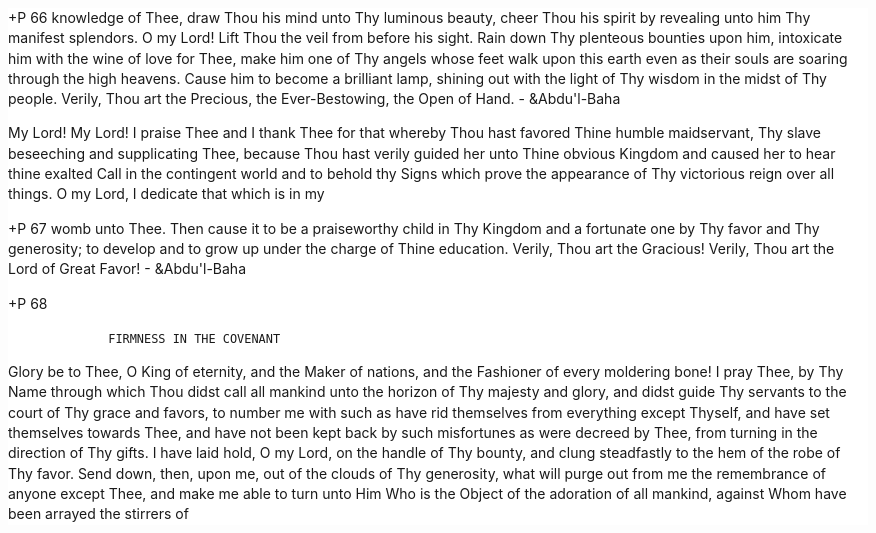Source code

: 
+P 66
knowledge of Thee, draw Thou his mind unto
Thy luminous beauty, cheer Thou his spirit by
revealing unto him Thy manifest splendors.
   O my Lord!  Lift Thou the veil from before his
sight.  Rain down Thy plenteous bounties upon
him, intoxicate him with the wine of love for
Thee, make him one of Thy angels whose feet
walk upon this earth even as their souls are soaring
through the high heavens.  Cause him to become
a brilliant lamp, shining out with the light of
Thy wisdom in the midst of Thy people.
   Verily, Thou art the Precious, the Ever-Bestowing,
the Open of Hand.                      - &amp;Abdu'l-Baha


   My Lord!  My Lord!  I praise Thee and I thank
Thee for that whereby Thou hast favored
Thine humble maidservant, Thy slave beseeching
and supplicating Thee, because Thou hast
verily guided her unto Thine obvious Kingdom
and caused her to hear thine exalted Call in the
contingent world and to behold thy Signs which
prove the appearance of Thy victorious reign over
all things.
   O my Lord, I dedicate that which is in my


+P 67
womb unto Thee.  Then cause it to be a praiseworthy
child in Thy Kingdom and a fortunate one
by Thy favor and Thy generosity; to develop and
to grow up under the charge of Thine education.
Verily, Thou art the Gracious!  Verily, Thou art
the Lord of Great Favor!               - &amp;Abdu'l-Baha


+P 68


                  FIRMNESS IN THE COVENANT

   Glory be to Thee, O King of eternity, and the
Maker of nations, and the Fashioner of
every moldering bone!  I pray Thee, by Thy Name
through which Thou didst call all mankind unto
the horizon of Thy majesty and glory, and didst
guide Thy servants to the court of Thy grace and
favors, to number me with such as have rid themselves
from everything except Thyself, and have
set themselves towards Thee, and have not been
kept back by such misfortunes as were decreed by
Thee, from turning in the direction of Thy gifts.
   I have laid hold, O my Lord, on the handle of
Thy bounty, and clung steadfastly to the hem of
the robe of Thy favor.  Send down, then, upon
me, out of the clouds of Thy generosity, what will
purge out from me the remembrance of anyone
except Thee, and make me able to turn unto Him
Who is the Object of the adoration of all mankind,
against Whom have been arrayed the stirrers of
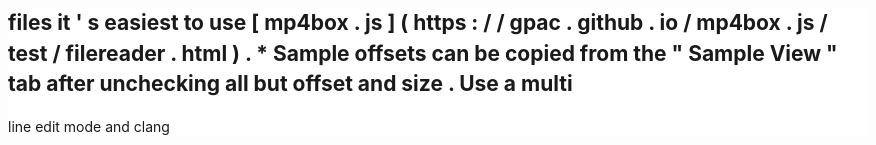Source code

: files
it
'
s
easiest
to
use
[
mp4box
.
js
]
(
https
:
/
/
gpac
.
github
.
io
/
mp4box
.
js
/
test
/
filereader
.
html
)
.
*
Sample
offsets
can
be
copied
from
the
"
Sample
View
"
tab
after
unchecking
all
but
offset
and
size
.
Use
a
multi
-
line
edit
mode
and
clang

**ASSIGNMENT**
Starting at the line that holds "favors, to number", retype every line through the end of the data, both ends included. Pictures stay out of the copy.

**OUTPUT FOR THIS EXERCISE**
favors, to number me with such as have rid themselves
from everything except Thyself, and have
set themselves towards Thee, and have not been
kept back by such misfortunes as were decreed by
Thee, from turning in the direction of Thy gifts.
   I have laid hold, O my Lord, on the handle of
Thy bounty, and clung steadfastly to the hem of
the robe of Thy favor.  Send down, then, upon
me, out of the clouds of Thy generosity, what will
purge out from me the remembrance of anyone
except Thee, and make me able to turn unto Him
Who is the Object of the adoration of all mankind,
against Whom have been arrayed the stirrers of
Source code

: files
it
'
s
easiest
to
use
[
mp4box
.
js
]
(
https
:
/
/
gpac
.
github
.
io
/
mp4box
.
js
/
test
/
filereader
.
html
)
.
*
Sample
offsets
can
be
copied
from
the
"
Sample
View
"
tab
after
unchecking
all
but
offset
and
size
.
Use
a
multi
-
line
edit
mode
and
clang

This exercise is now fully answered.